Set up ‘buffer zones’ to stop border conflicts: Retd PLA colonel
India and China should establish “buffer zones” in potentially the most dangerous areas along the Line of Actual Control (LAC) to prevent the festering border dispute from triggering an armed conflict like it happened at Galwan Valley a year ago, a retired People’s Liberation Army (PLA) officer has suggested.
Calling it the “boldest step”, Senior Colonel (Retd) Zhou Bo of PLA said the setting up of buffer zones or areas where armed forces will not patrol could be an effective way to disengage.
“Perhaps the boldest step might be to establish buffer zones in the most dangerous areas along the LAC. Without prejudicing their respective positions on the boundary question, this is the most effective way to disengage and prevent conflict,” Bo wrote for the Hong Kong-based South China Morning Post (SCMP) in an article titled “China and India should look back to move forward on border impasse”.
“Both sides agree they shall not follow or tail patrols of the other side in areas where there is no common understanding of the LAC. Building buffer zones is a step further.
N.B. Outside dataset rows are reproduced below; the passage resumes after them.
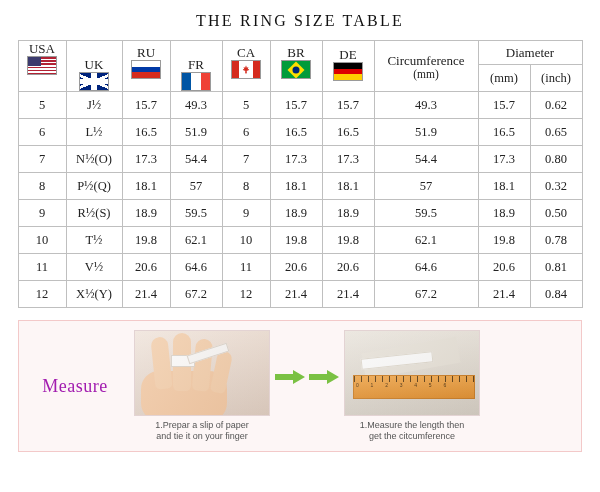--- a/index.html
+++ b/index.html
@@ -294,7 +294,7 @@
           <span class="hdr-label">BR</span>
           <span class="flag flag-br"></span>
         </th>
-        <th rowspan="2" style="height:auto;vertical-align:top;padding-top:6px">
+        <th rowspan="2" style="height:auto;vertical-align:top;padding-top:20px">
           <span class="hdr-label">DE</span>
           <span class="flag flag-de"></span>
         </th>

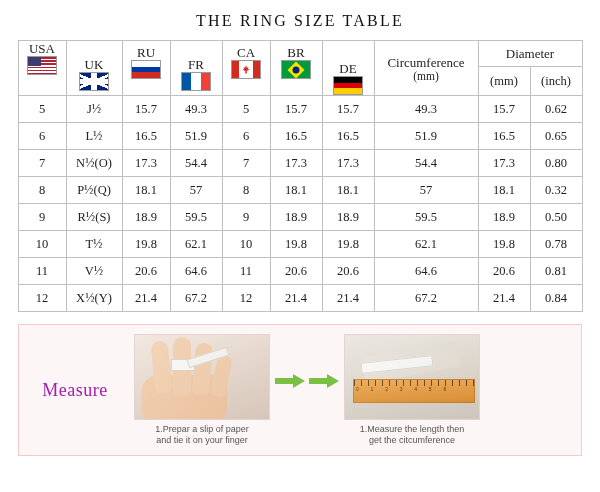--- a/index.html
+++ b/index.html
@@ -333,7 +333,7 @@
         <td>16.5</td>
         <td>51.9</td>
         <td>16.5</td>
-        <td>0.65</td>
+        <td>0.47</td>
       </tr>
       <tr>
         <td>7</td>

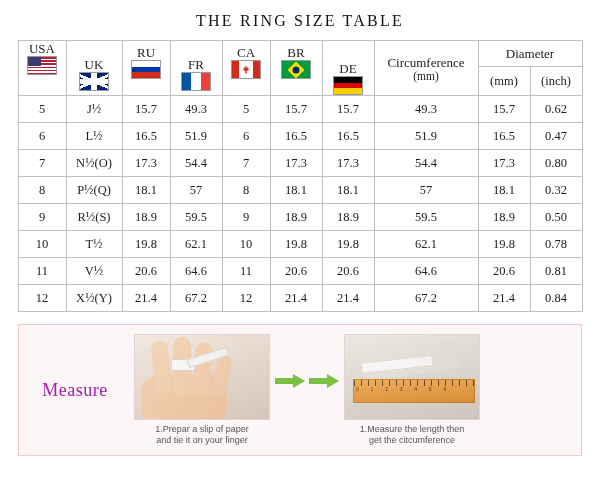--- a/index.html
+++ b/index.html
@@ -345,7 +345,7 @@
         <td>17.3</td>
         <td>54.4</td>
         <td>17.3</td>
-        <td>0.80</td>
+        <td>0.29</td>
       </tr>
       <tr>
         <td>8</td>

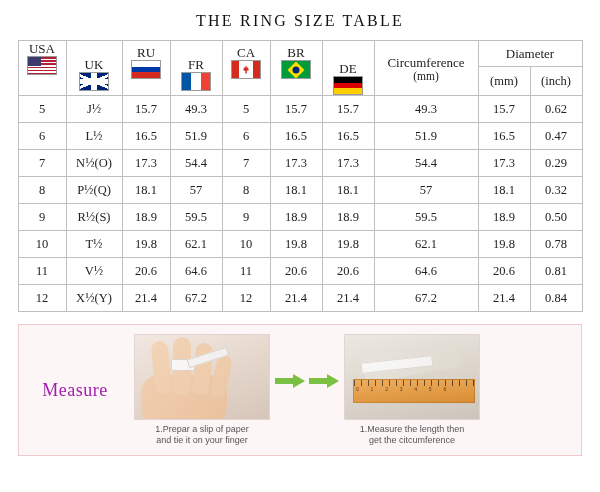--- a/index.html
+++ b/index.html
@@ -357,7 +357,7 @@
         <td>18.1</td>
         <td>57</td>
         <td>18.1</td>
-        <td>0.32</td>
+        <td>0.96</td>
       </tr>
       <tr>
         <td>9</td>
And it is possible, too,” Bo noted.
“From the mountains around Pangong Lake, a de facto buffer zone has already been established after the mutual withdrawal of troops,” he pointed out referring to the disengagement of forces and armoured units by both sides on the north and south banks of Pangong Lake in February.
The article marked a year of the first deadly clash along the boundary in decades, in which India said it lost 20 soldiers and China claimed to have lost four troops in the Galwan Valley area in a brutal hand-to-hand combat. India, however, maintains that the Chinese death toll was much higher.
It triggered the worst chill in bilateral ties in recent history and large deployment of troops and heavy weaponry by both armies at the friction points in eastern Ladakh.
India has consistently said that the Chinese troops were the first to trespass across the disputed boundary, triggering the faceoff and deaths of border troops on both sides.
“A year after the shock of a fatal border clash, tensions remain high with no consensus on how to resolve the issues over an unverified LAC,” Zhou wrote.
The disengagement process remains incomplete with diplomatic and military talks not leading to a breakthrough at friction points such as Depsang Plains, Gogra and Hot Springs in the eastern Ladakh sector. India maintains that bilateral ties were “very significantly damaged” by Beijing’s violation of border agreements and earlier this month, it asked for “speedy completion” of the disengagement process for complete restoration of peace and tranquillity in the border areas and facilitate the progress in bilateral relations. Beijing, however, in a statement issued on Tuesday, asked India to stop being suspicious of China and urged New Delhi to “work with Beijing to strengthen ties instead of working towards building obstacles”..
Following the tension, Beijing was given the cold shoulder when it offered to help pandemic-devastated India; such resentment speaks volumes of the frosty relationship, he pointed out.
“To prevent conflict, both sides should dust off previously agreed confidence-building measures and enforce the less-contentious ones,” he suggested.
He suggested establishing hotlines for real-time communication, pointing out that China has military hotlines with Russia, the United States, South Korea and Vietnam.
“India often uses its hotline with Pakistan. There is no reason the two immediate neighbours with territorial disputes should not have similar instruments,” he said.
The former PLA officer acknowledged the complexity of the Sino-India border dispute.
“The complexity of the China-India border dispute is daunting. Even the length of the border is not necessarily agreed on. China believes it is 2,000-km-long, while India believes it is 3,488-km,” he pointed out.
At the same time, both countries should realise the futility of war, Zhou, who is also a senior fellow of the Centre for International Security and Strategy at Beijing’s Tsinghua University, indicated.
“It is ridiculous if, in the 21st century, Beijing and New Delhi are still hijacked by a dispute that is a colonial remnant, not least because apart from this dispute, they have no outstanding problems with each other,” Bo said.
“Gone are the days when India said “Hindi Chini bhai bhai,” Bo noted. “But China and India have every reason not to become foes. The border issue should not be a perennial curse. The two nuclear neighbours can ill-afford even a conventional war,” he added.